Tutto il bello della paura nel tesoro di Dario Argento

Bozzetti scenografici, creature meccanizzate, foto inedite, colonne sonore. A Torino 50 anni di cinema perturbante

Tutto il bello della paura nel tesoro di Dario Argento

In sottofondo le note in loop delle colonne sonore dei suoi film. Basta orecchiarne due e un mondo già si apre, e si sblocca immediatamente il ricordo che ognuno di noi ha, personalmente, del cinema e con il cinema di Dario Argento. La forza di alcuni cineasti sta tutta proprio in questa riconoscibilità che li rende così popolari, e vicini, e intimi, come i nostri migliori amici.

Questa è la prima sensazione che il pubblico avverte entrando nella Mole Antonelliana torinese dove il Museo Nazionale del cinema, insieme a Solares Fondazione delle Arti, ha allestito la prima grande mostra dedicata a un maestro (parola in altri casi da usare con estrema parsimonia) del cinema come è il regista romano. Si intitola «Dario Argento - The Exhibit», è curata da Domenico De Gaetano e Marcello Garofalo e sarà visibile al pubblico per nove mesi, fino a lunedì 16 gennaio 2023. Il percorso è cronologico e si snoda attraverso tutta la produzione di Dario Argento che a Torino è di casa, con il set di molti suoi film («È una città bellissima che mi ha ispirato tanti film che ho girato e che girerò», ha detto), si va dagli esordi di L'uccello dalle piume di cristallo (1970) al suo ultimo lavoro Occhiali neri (2022) in cui, tiene ancora una volta a sottolineare il regista, «ho raccontato anche la misoginia e il razzismo presenti in Italia».

Un'occasione per vivere una sintesi, anche visiva, delle tematiche da lui predilette, con la proposta, per ciascun titolo della vasta filmografia, di curiosità, citazioni, fotografie, sequenze filmiche, bozzetti, manifesti, costumi, creature meccanizzate e colonne sonore. Un excursus lungo tutti i vari linguaggi che concorrono alla definizione dell'estetica che lo ha reso celebre e apprezzato in tutto il mondo. «Chissà chi è Dario Argento, certo non saprei dire nemmeno io se lo conosco tanto bene. Firmo dei film, è vero, ma, alla fine, non lo conosco veramente», ha detto Dario Argento, senza nessuna intenzione ironica, l'altro giorno all'inaugurazione della Mostra alla presenza del presidente del Museo Nazionale del Cinema Enzo Ghigo che gli ha conferito la prestigiosa «Stella della Mole».

- **I DATI**

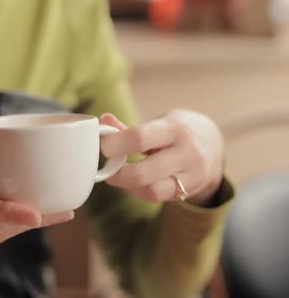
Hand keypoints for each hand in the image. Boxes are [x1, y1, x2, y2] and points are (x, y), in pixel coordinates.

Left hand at [100, 110, 223, 205]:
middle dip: (118, 173)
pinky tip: (133, 183)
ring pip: (151, 190)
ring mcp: (192, 174)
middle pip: (143, 172)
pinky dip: (139, 192)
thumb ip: (131, 127)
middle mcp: (187, 152)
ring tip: (118, 176)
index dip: (116, 144)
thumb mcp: (160, 121)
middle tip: (107, 167)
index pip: (140, 138)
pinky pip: (158, 197)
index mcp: (175, 128)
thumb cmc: (178, 129)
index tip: (104, 146)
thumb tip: (104, 121)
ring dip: (127, 186)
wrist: (214, 144)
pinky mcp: (190, 190)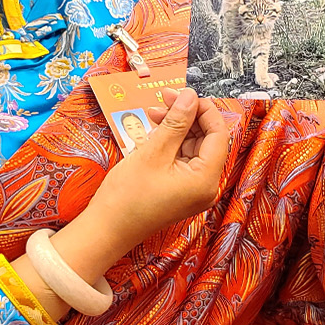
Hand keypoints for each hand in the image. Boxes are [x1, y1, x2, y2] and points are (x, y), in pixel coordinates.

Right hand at [11, 88, 227, 319]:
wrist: (106, 230)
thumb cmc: (127, 196)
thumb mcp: (153, 152)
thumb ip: (176, 122)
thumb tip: (191, 96)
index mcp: (206, 178)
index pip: (219, 134)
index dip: (204, 109)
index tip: (182, 93)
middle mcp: (206, 185)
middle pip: (207, 139)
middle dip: (187, 116)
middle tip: (163, 98)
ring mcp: (193, 189)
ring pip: (193, 147)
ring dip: (177, 126)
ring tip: (153, 112)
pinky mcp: (180, 190)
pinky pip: (182, 159)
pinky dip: (171, 142)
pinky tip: (154, 130)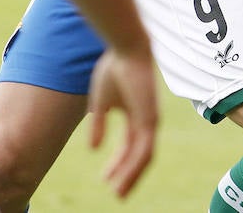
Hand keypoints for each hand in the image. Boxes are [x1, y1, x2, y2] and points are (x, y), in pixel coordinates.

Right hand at [87, 47, 157, 199]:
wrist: (126, 49)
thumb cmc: (113, 68)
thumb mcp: (101, 102)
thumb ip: (99, 125)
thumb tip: (93, 149)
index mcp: (135, 115)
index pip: (129, 145)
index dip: (118, 162)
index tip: (106, 178)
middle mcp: (146, 121)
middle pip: (139, 155)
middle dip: (127, 175)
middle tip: (117, 193)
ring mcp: (150, 121)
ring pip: (143, 158)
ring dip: (131, 177)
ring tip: (118, 193)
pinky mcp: (150, 120)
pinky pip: (143, 150)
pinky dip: (133, 166)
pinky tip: (120, 176)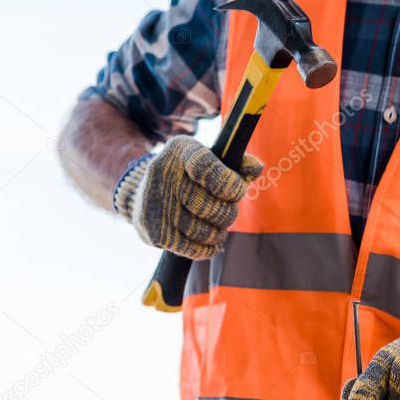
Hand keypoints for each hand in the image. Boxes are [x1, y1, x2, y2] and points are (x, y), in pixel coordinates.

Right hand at [113, 136, 261, 259]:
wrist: (144, 192)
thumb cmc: (190, 175)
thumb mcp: (210, 159)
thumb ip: (236, 164)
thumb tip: (256, 168)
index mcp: (181, 150)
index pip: (206, 167)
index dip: (228, 184)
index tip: (237, 192)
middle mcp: (162, 173)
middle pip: (208, 205)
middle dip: (227, 213)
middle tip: (228, 212)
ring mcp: (154, 203)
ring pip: (202, 230)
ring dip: (218, 233)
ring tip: (219, 228)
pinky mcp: (152, 230)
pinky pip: (191, 248)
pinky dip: (207, 249)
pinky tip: (211, 243)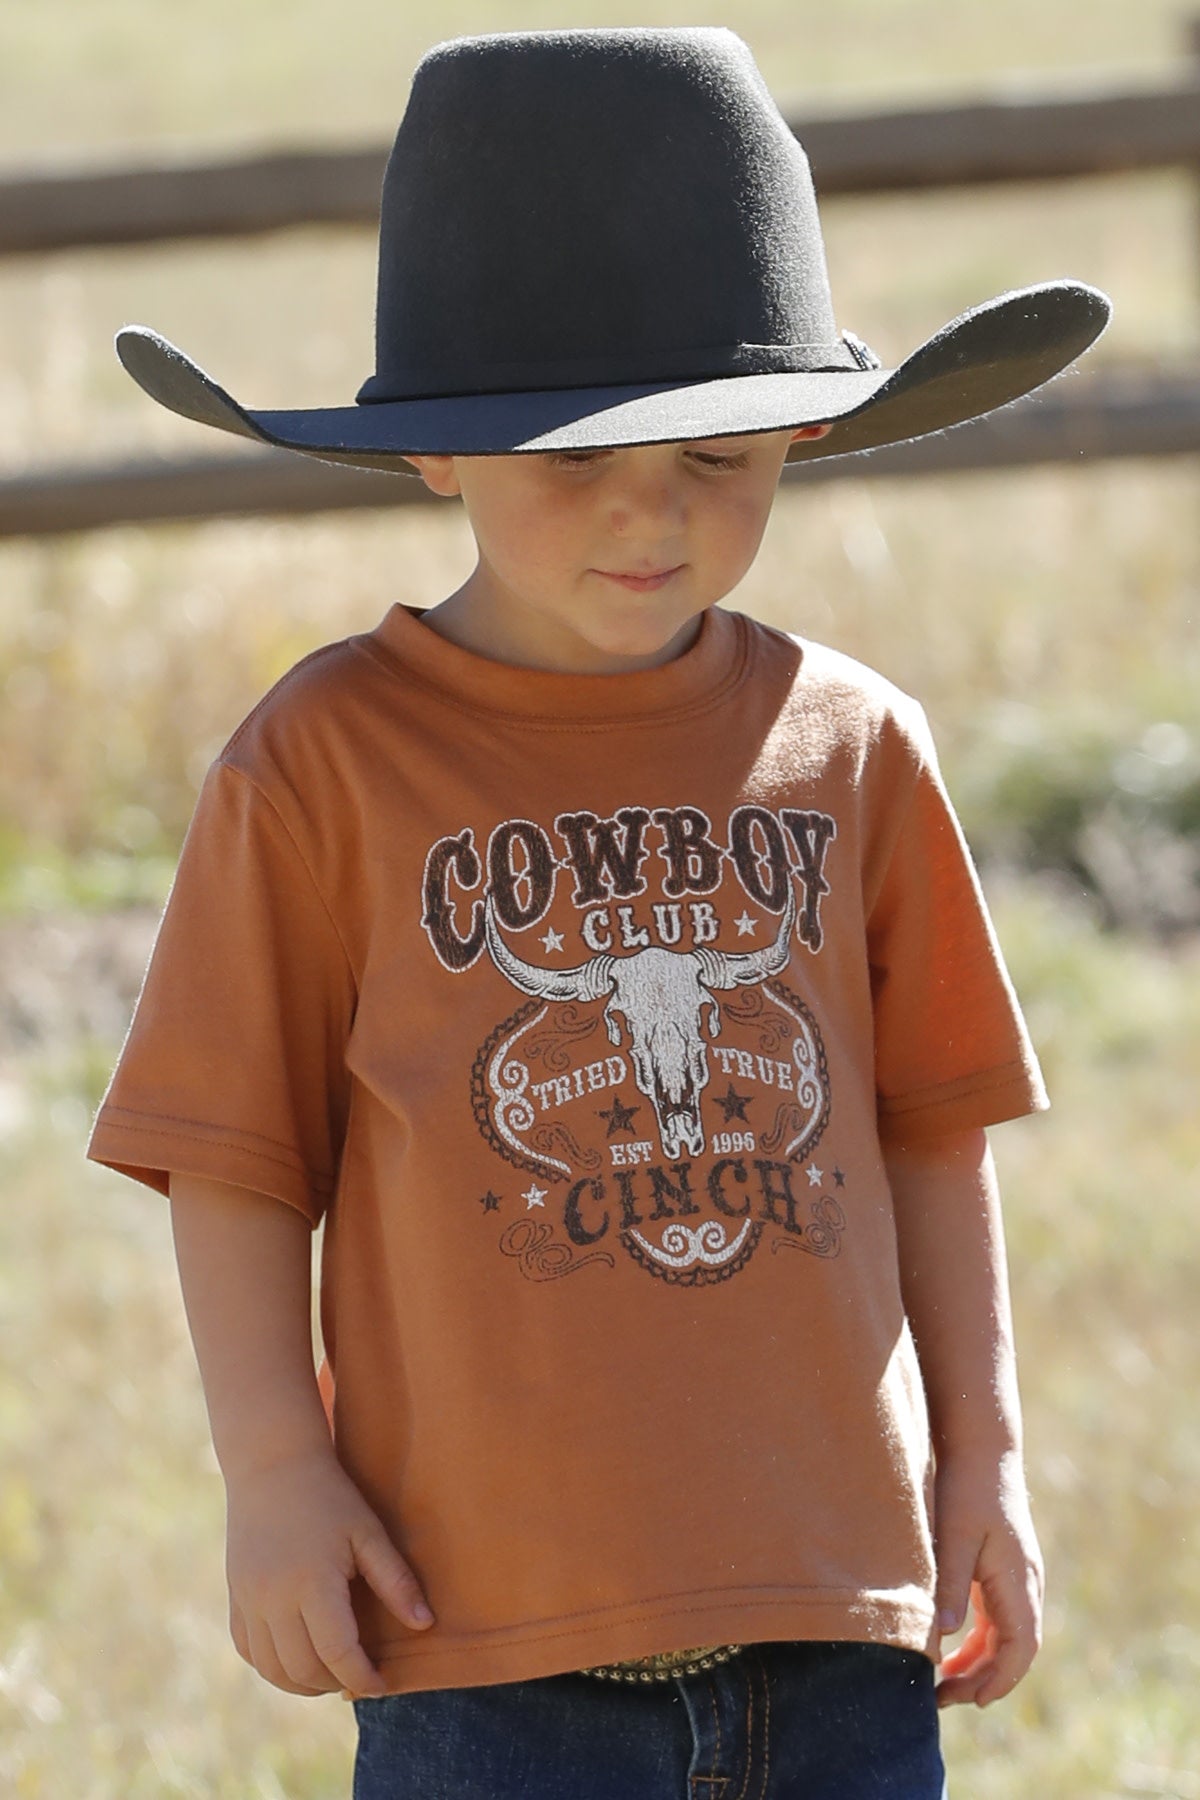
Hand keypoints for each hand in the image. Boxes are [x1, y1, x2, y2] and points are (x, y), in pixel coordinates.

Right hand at [224, 1446, 433, 1697]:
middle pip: (303, 1670)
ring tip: (331, 1675)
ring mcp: (248, 1600)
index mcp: (312, 1582)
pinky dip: (272, 1667)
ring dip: (302, 1684)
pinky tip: (297, 1658)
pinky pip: (248, 1651)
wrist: (272, 1464)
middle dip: (335, 1683)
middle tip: (359, 1677)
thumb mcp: (368, 1531)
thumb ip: (395, 1581)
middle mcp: (274, 1598)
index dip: (363, 1677)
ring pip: (272, 1669)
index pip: (338, 1653)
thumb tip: (426, 1625)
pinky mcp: (234, 1597)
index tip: (382, 1684)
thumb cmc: (329, 1495)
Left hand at [932, 1450, 1043, 1707]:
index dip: (999, 1679)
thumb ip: (951, 1584)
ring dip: (980, 1663)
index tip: (973, 1702)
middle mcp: (1025, 1585)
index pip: (1020, 1647)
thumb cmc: (966, 1489)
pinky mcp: (1003, 1570)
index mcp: (1018, 1581)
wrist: (982, 1450)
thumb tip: (946, 1636)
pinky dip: (979, 1641)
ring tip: (943, 1682)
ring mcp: (1017, 1578)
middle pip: (1014, 1650)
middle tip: (944, 1699)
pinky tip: (951, 1649)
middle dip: (984, 1680)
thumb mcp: (954, 1536)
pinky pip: (997, 1619)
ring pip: (1005, 1636)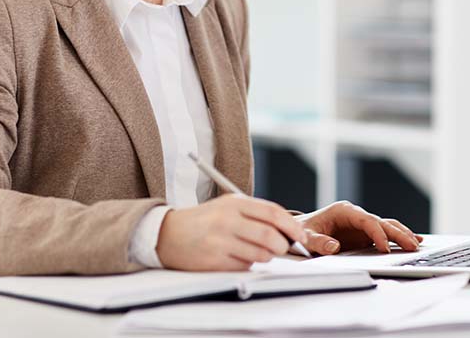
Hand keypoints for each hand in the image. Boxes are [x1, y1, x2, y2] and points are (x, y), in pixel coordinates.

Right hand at [155, 194, 308, 270]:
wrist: (167, 234)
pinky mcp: (214, 261)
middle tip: (282, 248)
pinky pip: (244, 266)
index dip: (292, 226)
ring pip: (261, 255)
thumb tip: (288, 231)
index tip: (301, 237)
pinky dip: (248, 264)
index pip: (272, 213)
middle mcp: (227, 220)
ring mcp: (220, 241)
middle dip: (283, 246)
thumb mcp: (227, 207)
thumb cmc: (204, 220)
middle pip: (270, 236)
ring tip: (256, 251)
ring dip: (266, 257)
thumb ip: (256, 214)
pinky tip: (236, 256)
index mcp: (233, 203)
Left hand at [297, 201, 422, 255]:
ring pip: (387, 226)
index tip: (385, 248)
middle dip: (397, 234)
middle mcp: (356, 215)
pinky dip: (399, 237)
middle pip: (381, 222)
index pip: (366, 220)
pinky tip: (415, 240)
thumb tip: (334, 247)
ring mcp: (362, 224)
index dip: (377, 233)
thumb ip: (319, 242)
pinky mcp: (365, 234)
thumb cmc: (304, 231)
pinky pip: (385, 234)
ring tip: (417, 244)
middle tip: (412, 246)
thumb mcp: (307, 237)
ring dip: (402, 234)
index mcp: (344, 211)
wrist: (301, 231)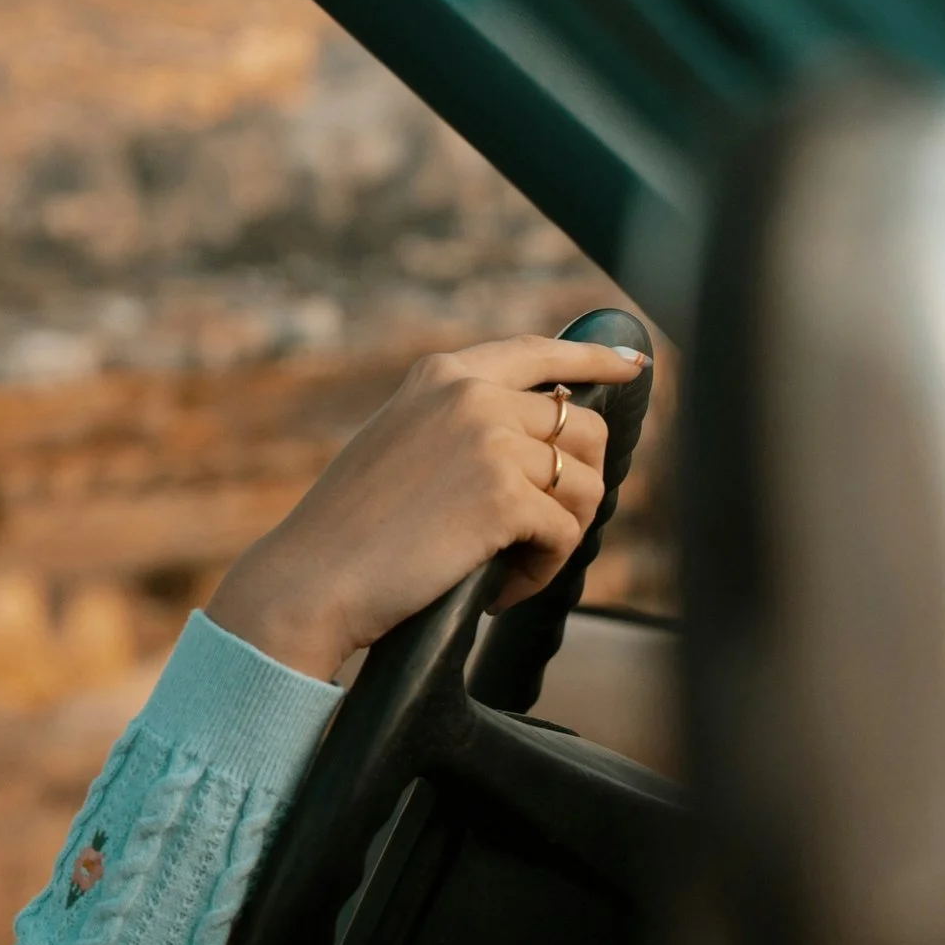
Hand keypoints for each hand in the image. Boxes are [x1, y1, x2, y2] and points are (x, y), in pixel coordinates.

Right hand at [206, 336, 645, 679]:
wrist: (311, 578)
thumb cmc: (349, 529)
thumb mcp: (399, 443)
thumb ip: (458, 424)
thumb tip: (538, 439)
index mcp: (442, 375)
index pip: (540, 352)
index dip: (595, 359)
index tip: (633, 368)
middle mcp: (470, 394)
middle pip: (584, 426)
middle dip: (579, 485)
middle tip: (545, 533)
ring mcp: (490, 440)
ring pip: (584, 484)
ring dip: (560, 536)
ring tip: (511, 568)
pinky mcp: (505, 496)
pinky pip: (565, 534)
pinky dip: (542, 573)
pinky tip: (499, 591)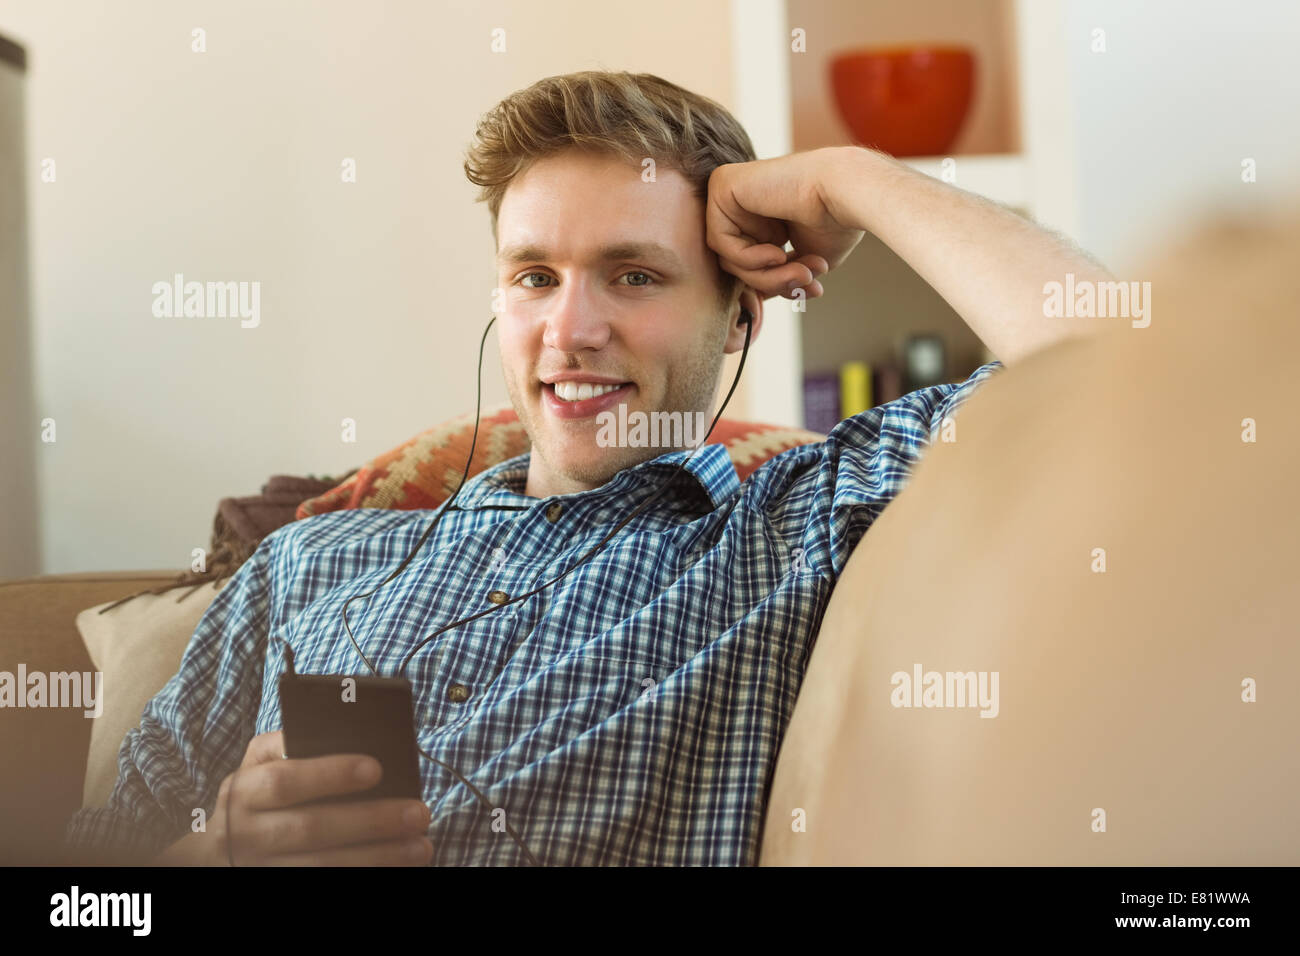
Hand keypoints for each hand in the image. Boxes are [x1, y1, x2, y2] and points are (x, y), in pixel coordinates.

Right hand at [154, 730, 432, 865]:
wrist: (214, 853)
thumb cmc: (255, 795)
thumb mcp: (258, 765)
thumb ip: (290, 745)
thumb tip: (348, 732)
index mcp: (244, 791)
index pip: (284, 781)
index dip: (329, 774)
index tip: (376, 768)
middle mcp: (247, 834)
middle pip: (312, 828)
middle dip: (371, 821)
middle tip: (420, 813)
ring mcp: (260, 868)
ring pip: (322, 866)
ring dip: (377, 857)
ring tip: (421, 846)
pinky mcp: (274, 887)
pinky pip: (322, 885)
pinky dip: (362, 876)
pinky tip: (396, 867)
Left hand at [705, 147, 865, 301]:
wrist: (847, 192)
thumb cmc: (836, 223)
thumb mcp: (804, 261)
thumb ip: (777, 275)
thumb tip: (757, 295)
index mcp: (763, 215)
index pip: (751, 263)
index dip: (775, 284)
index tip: (807, 290)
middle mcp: (744, 202)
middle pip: (737, 263)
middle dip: (771, 281)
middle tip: (805, 282)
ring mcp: (730, 191)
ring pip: (728, 256)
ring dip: (764, 276)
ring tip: (799, 272)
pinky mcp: (722, 184)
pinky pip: (718, 240)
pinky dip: (748, 258)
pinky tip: (777, 253)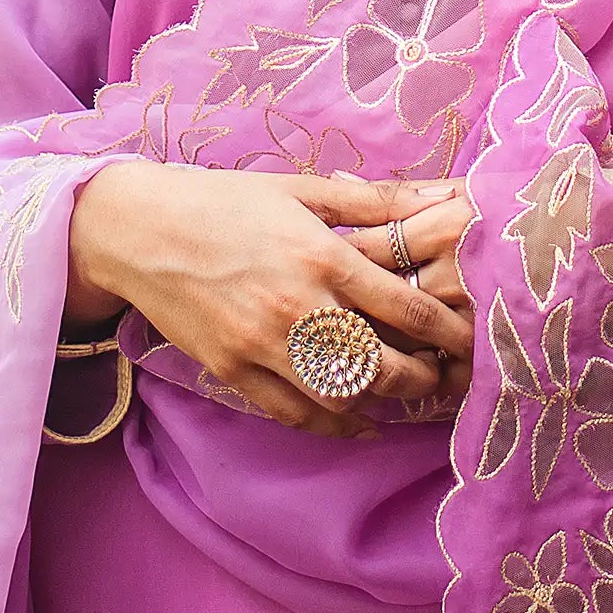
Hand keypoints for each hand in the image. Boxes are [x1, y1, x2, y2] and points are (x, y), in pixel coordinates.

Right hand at [67, 162, 473, 437]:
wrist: (142, 230)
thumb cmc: (226, 201)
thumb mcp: (301, 188)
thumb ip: (374, 200)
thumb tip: (440, 196)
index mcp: (323, 256)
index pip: (405, 307)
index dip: (447, 331)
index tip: (470, 339)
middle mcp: (298, 308)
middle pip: (381, 364)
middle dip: (423, 377)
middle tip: (444, 375)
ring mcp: (263, 346)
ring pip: (341, 396)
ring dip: (381, 402)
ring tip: (406, 395)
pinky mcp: (233, 372)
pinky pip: (293, 414)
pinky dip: (332, 423)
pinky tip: (357, 420)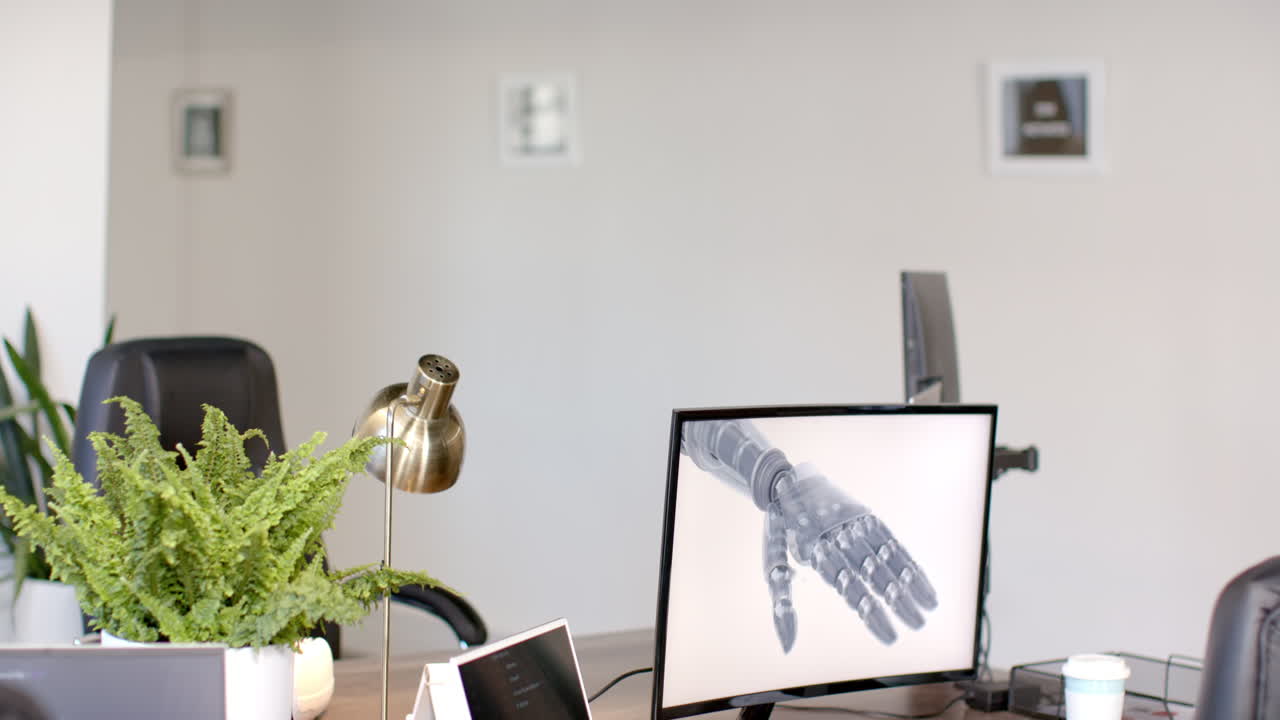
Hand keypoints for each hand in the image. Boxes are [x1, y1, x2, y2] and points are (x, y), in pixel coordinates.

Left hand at [763, 462, 936, 649]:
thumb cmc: (781, 531)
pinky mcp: (866, 517)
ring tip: (928, 609)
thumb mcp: (773, 564)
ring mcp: (855, 525)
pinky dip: (908, 563)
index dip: (871, 613)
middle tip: (917, 625)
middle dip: (897, 601)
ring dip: (909, 583)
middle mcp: (840, 537)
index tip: (890, 637)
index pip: (850, 588)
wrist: (785, 482)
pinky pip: (891, 541)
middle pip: (873, 573)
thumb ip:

- **COMPITO ASSEGNATO 1**
Riassumi in due frasi il brano sulla mostra di Dario Argento.
- **COMPITO ASSEGNATO 2**
Scrivi il seguito del brano sulla mostra di Dario Argento, partendo dopo la sua ultima frase.
Le voci non hanno alcun ruolo in questo lavoro.

- **RISPOSTA 1**
Nella Mole Antonelliana di Torino il Museo Nazionale del Cinema e Solares Fondazione delle Arti hanno allestito «Dario Argento - The Exhibit», la prima grande mostra dedicata al regista romano, curata da Domenico De Gaetano e Marcello Garofalo e aperta fino al 16 gennaio 2023. Il percorso cronologico va da L'uccello dalle piume di cristallo (1970) a Occhiali neri (2022) e presenta per ogni film fotografie, bozzetti, manifesti, costumi, creature meccanizzate e colonne sonore; all'inaugurazione Enzo Ghigo ha conferito ad Argento la «Stella della Mole».

- **RISPOSTA 2**
Sulla sempre suggestiva rampa espositiva della Mole, che sale di piano in piano nel complesso concepito dall'architetto Alessandro Antonelli, il visitatore può spaziare tra un'imponente messe di memorabilia argentiani che comprendono, appunto, 44 oggetti di scena, 12 preziosi manifesti e locandine originali, bozzetti scenografici, creature meccaniche, fotografie inedite. I pezzi esposti provengono dalle collezioni del Museo Nazionale del Cinema, del Centro Sperimentale di Cinematografia e di numerosi collezionisti privati e dai collaboratori di Argento come Sergio Stivaletti, Luigi Cozzi e Carlo Rambaldi. Particolarmente significativi e di forte impatto sono i dieci costumi di alcuni suoi film, tra cui quello ricreato appositamente da Giorgio Armani, che aveva firmato gli abiti di Jennifer Connelly sul set di Phenomena (1985). In più il Cinema Massimo, sempre a Torino, fino al 24 aprile ospita la prima parte della retrospettiva completa dedicata al maestro dell'horror, e Silvana Editoriale dà alle stampe un monumentale volume bilingue, italiano e inglese, a cura di Marcello Garofalo e Domenico De Gaetano, con 284 pagine, 200 illustrazioni e un'intervista inedita al regista.

Hanno scritto i francesi Cahiers du Cinema: «Dario Argento ci insegna a vedere forme che per noi si chiamano poesia». Proprio come viene evidenziato da questa mostra con il suo completo e articolato discorso visivo sull'immaginario che il regista romano ha portato sullo schermo nel corso del proprio cinquantennale viaggio nei perturbanti territori dell'incubo.

«Faccio film - ha proseguito lui con fare malinconico e autentico - ispirandomi alle mie profondità, ai miei sogni, alla mia psicologia, al mondo dell'arte, dell'architettura, al cinema certo. Insomma tutto questo mondo che vedo qui intorno in questa mostra mi ha impressionato, perché mi ha portato indietro nella mia storia, nei miei film. Alcuni di essi forse li ho capiti meglio vedendo la mostra e rileggendo vecchie frasi che non ricordavo.

Sono felice che anche i più giovani possano seguire l'intero mio percorso cinematografico, accompagnandoli all'interno del mio cinema idealista, fatto di incubi, sogni e visioni, dove la grigia realtà non è mai arrivata e mai ci arriverà».